[start EXCERPTED TEXT]

Senator CAMERON (New South Wales) (18:27): At the outset I inform the Senate that Labor's position is to support the Tax and Superannuation Laws Amendment (2015 Measures No. 4) Bill 2015. I expect that would not be surprising to anyone who followed the debate on this bill in the other place, given that two-thirds of the bill are measures from previous Labor budgets. The bill implements previous Labor integrity measures on capital gains tax, rollovers and lost member superannuation accounts, and it unifies the tax treatment of all civilian and Australian government employees who work overseas. It is greatly pleasing that the government is proceeding with some of the measures that Labor had planned to implement. Up until recently, you could have been forgiven for thinking that the sole purpose of the government was to tear down prior achievements of Labor governments. So, it is good to see a tax and superannuation laws amendment bill that indeed implements these sensible integrity measures.

Going to schedule 1, improving the integrity of the scrip-for-scrip rollover, we welcome the government's move to implement our integrity measures on scrip-for-scrip rollovers. The scrip-for-scrip rollover regime ensures that tax considerations are not an impediment to takeovers or mergers involving companies or trusts. Recent court cases have shed light on the tax minimisation opportunities arising from ambiguity in the existing legislation. This reform, first announced by Labor in 2012, prevents entities from indefinitely deferring capital gains tax obligations and greater consistency to the taxation of trusts.

Schedule 2 is the exemption of income earned in overseas employment. The opposition is comfortable with the government's efforts to boost the integrity of our personal income tax system by standardising the tax treatment for workers delivering overseas development assistance. This integrity measure improves the consistency of our personal income tax system by upholding the principle that Australians should pay tax on their earnings somewhere. This provision was originally introduced to ensure that aid workers working overseas were not taxed on their income both in Australia and in the source country. However, the provision no longer serves this purpose, with Australians working overseas often able to avoid income tax in both jurisdictions.

[end EXCERPTED TEXT]
[start ENTRIES]

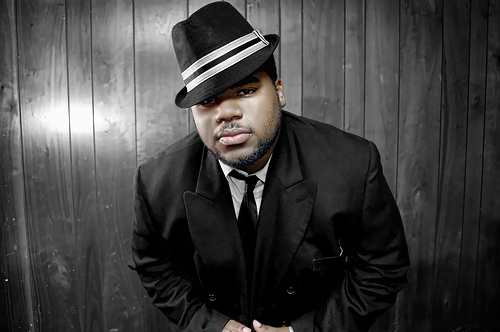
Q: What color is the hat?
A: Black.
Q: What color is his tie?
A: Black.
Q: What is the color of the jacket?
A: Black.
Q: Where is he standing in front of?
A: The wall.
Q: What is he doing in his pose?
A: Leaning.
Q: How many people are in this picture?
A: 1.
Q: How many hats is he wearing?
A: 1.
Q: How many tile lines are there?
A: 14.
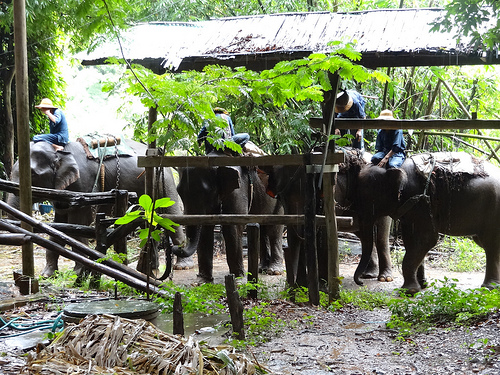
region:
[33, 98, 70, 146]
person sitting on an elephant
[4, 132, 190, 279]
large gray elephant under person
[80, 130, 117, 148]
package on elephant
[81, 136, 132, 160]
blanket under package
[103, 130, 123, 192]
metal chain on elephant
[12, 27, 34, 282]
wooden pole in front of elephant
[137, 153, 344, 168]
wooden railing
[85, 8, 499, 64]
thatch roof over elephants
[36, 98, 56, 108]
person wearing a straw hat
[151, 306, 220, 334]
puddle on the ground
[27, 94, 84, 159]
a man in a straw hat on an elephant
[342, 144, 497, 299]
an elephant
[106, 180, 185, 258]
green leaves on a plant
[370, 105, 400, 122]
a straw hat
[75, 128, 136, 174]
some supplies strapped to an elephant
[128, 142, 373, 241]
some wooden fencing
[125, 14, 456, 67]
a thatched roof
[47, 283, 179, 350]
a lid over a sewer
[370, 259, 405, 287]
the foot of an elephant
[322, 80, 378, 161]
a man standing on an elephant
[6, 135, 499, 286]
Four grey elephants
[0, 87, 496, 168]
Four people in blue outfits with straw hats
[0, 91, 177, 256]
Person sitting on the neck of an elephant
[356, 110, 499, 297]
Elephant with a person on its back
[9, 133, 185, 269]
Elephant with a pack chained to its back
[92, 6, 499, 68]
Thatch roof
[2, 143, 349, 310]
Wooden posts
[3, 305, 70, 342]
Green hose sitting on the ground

[end ENTRIES]
[start ENTRIES]

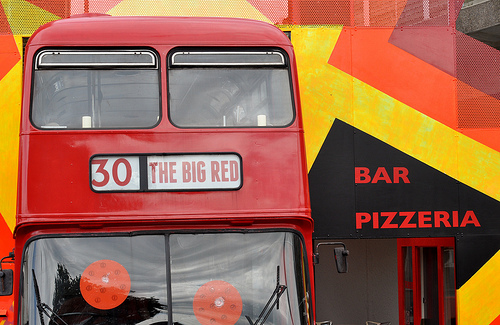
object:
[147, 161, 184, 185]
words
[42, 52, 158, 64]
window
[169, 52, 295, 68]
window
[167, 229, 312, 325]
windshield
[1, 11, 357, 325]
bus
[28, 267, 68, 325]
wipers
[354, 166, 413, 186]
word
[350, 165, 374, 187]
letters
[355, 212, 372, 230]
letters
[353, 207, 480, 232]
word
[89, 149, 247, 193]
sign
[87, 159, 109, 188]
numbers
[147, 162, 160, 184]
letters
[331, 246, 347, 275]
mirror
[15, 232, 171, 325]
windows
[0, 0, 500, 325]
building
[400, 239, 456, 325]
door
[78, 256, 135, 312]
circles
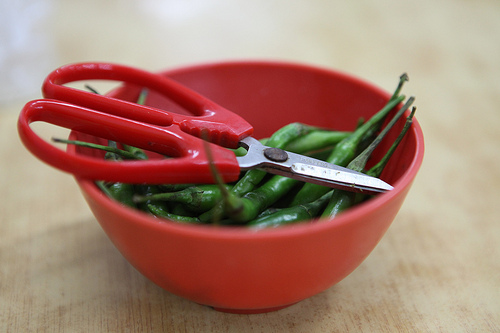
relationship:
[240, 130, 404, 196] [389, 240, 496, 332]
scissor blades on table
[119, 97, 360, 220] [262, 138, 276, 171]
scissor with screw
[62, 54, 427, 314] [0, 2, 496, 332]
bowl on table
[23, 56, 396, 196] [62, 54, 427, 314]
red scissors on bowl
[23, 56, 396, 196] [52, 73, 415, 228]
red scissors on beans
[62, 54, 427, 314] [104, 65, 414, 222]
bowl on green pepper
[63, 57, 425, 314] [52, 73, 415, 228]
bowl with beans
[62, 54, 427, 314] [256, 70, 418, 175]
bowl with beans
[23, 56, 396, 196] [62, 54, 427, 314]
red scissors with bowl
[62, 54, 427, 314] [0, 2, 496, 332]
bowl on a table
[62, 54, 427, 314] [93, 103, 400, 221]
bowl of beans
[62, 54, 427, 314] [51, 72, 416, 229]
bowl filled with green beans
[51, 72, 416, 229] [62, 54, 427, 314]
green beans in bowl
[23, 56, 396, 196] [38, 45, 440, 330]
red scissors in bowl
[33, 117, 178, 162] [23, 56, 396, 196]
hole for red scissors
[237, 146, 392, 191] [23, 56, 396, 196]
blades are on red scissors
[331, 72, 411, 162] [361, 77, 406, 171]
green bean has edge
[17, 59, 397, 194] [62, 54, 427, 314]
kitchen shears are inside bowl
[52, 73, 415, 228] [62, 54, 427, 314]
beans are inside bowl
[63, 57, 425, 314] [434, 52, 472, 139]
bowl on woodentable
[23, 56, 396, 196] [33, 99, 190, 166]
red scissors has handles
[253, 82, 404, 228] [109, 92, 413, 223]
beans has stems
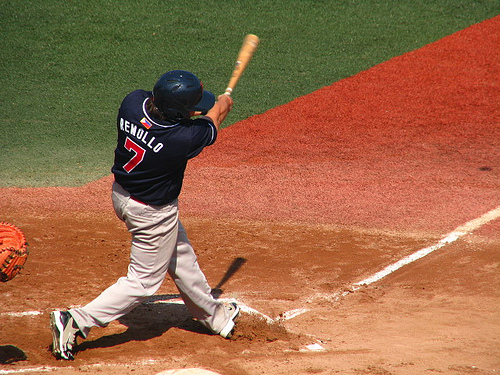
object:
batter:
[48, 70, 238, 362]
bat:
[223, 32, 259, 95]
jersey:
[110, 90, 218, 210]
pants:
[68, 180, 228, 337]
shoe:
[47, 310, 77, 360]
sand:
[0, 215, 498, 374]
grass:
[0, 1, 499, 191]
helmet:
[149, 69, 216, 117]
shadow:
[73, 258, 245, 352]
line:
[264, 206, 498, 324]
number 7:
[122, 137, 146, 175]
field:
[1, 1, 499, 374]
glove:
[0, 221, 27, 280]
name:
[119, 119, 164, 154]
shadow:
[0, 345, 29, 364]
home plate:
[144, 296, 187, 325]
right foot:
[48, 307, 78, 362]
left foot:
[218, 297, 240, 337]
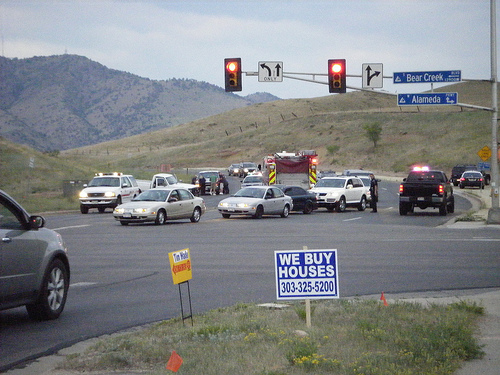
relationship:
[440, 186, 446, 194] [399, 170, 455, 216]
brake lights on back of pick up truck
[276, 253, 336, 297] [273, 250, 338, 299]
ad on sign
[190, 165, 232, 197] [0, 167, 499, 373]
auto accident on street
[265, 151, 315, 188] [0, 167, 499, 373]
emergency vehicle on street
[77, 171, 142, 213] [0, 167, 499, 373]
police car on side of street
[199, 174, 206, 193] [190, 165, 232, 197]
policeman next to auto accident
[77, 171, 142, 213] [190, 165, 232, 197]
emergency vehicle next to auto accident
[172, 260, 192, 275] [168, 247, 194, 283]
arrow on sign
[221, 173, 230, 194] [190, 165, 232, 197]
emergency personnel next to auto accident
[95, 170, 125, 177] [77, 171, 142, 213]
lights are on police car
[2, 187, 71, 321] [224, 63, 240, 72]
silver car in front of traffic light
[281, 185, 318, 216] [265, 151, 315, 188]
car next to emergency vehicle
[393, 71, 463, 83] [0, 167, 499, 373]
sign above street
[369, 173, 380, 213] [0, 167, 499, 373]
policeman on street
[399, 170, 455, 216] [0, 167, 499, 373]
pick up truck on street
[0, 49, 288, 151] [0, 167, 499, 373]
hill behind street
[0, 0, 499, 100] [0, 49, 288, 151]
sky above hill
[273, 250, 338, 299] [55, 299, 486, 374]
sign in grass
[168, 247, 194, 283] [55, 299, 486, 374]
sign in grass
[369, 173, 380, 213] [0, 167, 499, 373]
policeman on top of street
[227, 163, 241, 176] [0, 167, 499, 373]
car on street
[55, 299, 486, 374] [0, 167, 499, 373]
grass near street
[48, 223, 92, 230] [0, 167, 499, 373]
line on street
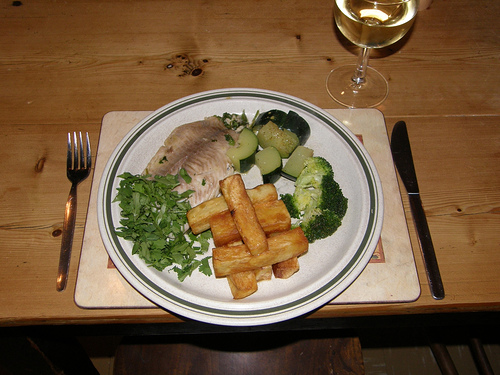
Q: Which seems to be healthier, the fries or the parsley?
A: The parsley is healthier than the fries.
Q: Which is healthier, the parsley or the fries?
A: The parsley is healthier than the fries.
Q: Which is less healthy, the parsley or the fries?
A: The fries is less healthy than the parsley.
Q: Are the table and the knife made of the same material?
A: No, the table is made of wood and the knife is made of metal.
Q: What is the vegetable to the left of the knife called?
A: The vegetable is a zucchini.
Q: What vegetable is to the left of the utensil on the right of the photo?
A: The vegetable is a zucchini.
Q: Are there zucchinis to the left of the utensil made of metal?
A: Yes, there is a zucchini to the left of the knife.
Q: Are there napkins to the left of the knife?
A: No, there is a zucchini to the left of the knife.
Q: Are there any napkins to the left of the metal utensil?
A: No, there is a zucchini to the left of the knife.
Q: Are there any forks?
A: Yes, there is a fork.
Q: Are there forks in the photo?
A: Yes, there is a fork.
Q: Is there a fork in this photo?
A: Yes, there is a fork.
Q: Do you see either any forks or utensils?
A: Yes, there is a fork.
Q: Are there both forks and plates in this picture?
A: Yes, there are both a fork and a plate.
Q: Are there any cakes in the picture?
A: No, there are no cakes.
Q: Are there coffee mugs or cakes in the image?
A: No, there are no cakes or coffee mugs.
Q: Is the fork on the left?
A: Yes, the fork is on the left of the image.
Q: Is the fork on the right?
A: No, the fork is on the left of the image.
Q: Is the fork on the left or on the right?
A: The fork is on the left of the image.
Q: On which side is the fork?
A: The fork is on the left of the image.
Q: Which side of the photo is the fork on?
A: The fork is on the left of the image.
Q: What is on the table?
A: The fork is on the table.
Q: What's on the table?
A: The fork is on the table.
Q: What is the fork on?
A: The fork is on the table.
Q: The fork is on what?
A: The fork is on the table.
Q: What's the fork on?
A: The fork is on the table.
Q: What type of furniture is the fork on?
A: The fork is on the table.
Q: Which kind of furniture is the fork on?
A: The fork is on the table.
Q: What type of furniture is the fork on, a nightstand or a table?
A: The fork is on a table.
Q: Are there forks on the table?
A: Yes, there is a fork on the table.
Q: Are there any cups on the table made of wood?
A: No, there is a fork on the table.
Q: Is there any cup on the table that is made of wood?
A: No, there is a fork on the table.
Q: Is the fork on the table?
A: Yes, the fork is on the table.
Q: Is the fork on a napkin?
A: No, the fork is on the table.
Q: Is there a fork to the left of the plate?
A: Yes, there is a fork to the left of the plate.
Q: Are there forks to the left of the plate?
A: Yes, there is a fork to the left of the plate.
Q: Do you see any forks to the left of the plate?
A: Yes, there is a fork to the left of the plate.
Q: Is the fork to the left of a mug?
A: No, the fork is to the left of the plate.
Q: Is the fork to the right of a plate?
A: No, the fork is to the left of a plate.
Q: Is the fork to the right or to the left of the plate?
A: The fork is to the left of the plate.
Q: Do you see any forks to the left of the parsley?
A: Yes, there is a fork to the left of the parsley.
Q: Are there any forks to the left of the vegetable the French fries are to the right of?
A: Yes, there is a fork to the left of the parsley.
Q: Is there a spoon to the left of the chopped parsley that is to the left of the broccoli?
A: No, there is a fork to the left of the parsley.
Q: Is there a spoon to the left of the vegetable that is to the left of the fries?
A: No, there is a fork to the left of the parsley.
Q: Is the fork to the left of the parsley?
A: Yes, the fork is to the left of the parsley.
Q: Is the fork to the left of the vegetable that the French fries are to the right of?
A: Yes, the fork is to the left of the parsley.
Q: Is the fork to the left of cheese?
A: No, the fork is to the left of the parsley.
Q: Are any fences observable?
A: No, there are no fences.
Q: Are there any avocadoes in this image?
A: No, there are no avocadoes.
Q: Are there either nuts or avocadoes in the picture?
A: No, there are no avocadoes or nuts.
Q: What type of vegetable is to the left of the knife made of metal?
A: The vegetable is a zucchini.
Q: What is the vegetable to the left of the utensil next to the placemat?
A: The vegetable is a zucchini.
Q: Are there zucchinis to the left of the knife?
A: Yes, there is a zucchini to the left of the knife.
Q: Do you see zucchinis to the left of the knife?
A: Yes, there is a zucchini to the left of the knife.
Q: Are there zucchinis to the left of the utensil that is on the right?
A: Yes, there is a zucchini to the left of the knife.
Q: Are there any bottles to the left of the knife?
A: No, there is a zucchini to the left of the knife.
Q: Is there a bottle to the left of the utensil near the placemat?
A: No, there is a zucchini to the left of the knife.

[end ENTRIES]
[start ENTRIES]

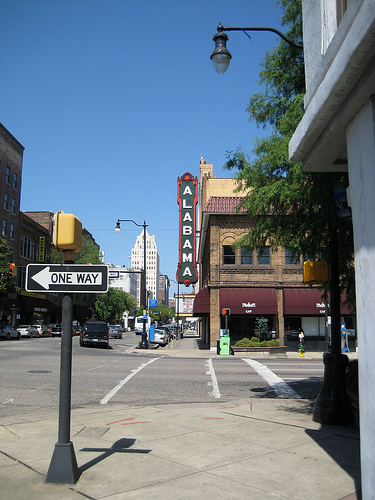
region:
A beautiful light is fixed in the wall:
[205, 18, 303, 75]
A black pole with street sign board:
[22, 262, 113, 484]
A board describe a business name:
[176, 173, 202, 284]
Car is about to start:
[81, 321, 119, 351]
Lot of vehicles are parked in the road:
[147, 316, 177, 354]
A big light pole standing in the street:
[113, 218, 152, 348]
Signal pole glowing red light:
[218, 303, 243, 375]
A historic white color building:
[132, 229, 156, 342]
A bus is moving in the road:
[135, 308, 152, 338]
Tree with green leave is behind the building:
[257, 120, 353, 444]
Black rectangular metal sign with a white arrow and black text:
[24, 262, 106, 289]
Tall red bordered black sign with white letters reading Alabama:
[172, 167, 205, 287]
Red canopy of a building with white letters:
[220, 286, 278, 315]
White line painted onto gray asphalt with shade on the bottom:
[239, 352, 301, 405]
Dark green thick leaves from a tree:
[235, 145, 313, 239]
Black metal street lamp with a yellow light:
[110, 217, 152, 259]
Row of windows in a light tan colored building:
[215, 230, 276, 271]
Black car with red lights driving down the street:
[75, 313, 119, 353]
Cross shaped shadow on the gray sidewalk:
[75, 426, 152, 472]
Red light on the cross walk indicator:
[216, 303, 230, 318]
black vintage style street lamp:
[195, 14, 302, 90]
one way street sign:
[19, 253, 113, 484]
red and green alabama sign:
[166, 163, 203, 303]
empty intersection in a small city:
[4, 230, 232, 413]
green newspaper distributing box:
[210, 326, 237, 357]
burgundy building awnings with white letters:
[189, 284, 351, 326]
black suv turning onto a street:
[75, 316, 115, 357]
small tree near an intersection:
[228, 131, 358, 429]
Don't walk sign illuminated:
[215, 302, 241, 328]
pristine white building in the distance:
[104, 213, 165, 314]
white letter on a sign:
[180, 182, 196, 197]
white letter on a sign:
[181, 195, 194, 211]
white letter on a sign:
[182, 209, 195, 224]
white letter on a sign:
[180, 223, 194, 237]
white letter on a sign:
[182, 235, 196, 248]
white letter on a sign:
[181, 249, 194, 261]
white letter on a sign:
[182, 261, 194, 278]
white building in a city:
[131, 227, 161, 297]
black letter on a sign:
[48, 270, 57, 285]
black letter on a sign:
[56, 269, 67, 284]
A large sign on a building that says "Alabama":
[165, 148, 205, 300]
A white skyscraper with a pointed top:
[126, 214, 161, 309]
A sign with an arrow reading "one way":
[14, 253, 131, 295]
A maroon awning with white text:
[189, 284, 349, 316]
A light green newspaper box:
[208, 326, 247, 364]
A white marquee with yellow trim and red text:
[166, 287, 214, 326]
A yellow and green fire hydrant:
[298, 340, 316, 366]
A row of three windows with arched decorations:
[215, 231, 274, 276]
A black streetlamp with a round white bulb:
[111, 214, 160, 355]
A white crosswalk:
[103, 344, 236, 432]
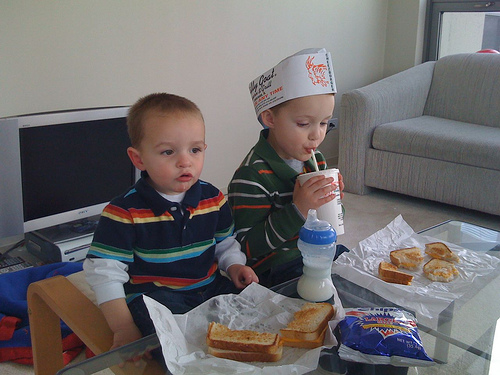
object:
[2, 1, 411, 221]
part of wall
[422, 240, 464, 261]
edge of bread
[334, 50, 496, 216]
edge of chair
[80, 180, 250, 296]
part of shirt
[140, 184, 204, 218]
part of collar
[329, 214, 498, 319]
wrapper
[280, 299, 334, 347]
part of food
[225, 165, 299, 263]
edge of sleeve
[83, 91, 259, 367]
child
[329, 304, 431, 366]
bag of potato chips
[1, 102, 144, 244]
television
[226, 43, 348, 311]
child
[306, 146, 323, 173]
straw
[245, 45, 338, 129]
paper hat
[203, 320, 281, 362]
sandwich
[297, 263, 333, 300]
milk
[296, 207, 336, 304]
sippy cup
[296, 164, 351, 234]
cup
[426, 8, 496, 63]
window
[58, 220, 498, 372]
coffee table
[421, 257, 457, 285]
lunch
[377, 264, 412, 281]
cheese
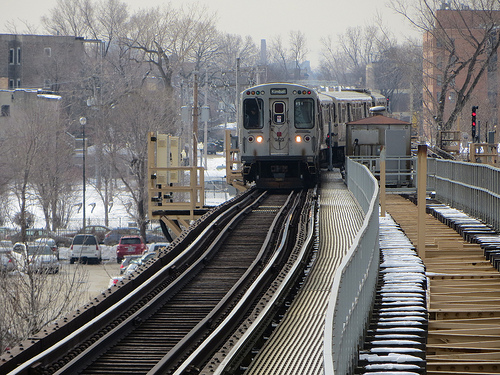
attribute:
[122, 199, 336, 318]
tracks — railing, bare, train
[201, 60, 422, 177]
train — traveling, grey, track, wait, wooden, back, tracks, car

[end ENTRIES]

> [PARTS OF THE EXERCISE]:
1 - Using the Senate speech above the records, answer these:
(a) What share of the bill consists of measures from previous Labor budgets?
(b) In what year did Labor first announce the scrip-for-scrip rollover reform?
(c) What is schedule 2 of the bill?
2 - Please reproduce the part of the Senate speech, placed above the records, that opens with the words containing "Going to schedule" and closes with "taxation of trusts.".
3 - The opening paragraph of the Senate speech above the records lists the previous Labor integrity measures the bill implements. Name every area it gives for them.

> [RESPONSES]:
1 -
(a) Two-thirds.
(b) 2012.
(c) The exemption of income earned in overseas employment.

2 -
Going to schedule 1, improving the integrity of the scrip-for-scrip rollover, we welcome the government's move to implement our integrity measures on scrip-for-scrip rollovers. The scrip-for-scrip rollover regime ensures that tax considerations are not an impediment to takeovers or mergers involving companies or trusts. Recent court cases have shed light on the tax minimisation opportunities arising from ambiguity in the existing legislation. This reform, first announced by Labor in 2012, prevents entities from indefinitely deferring capital gains tax obligations and greater consistency to the taxation of trusts.

3 - Capital gains tax; rollovers; lost member superannuation accounts.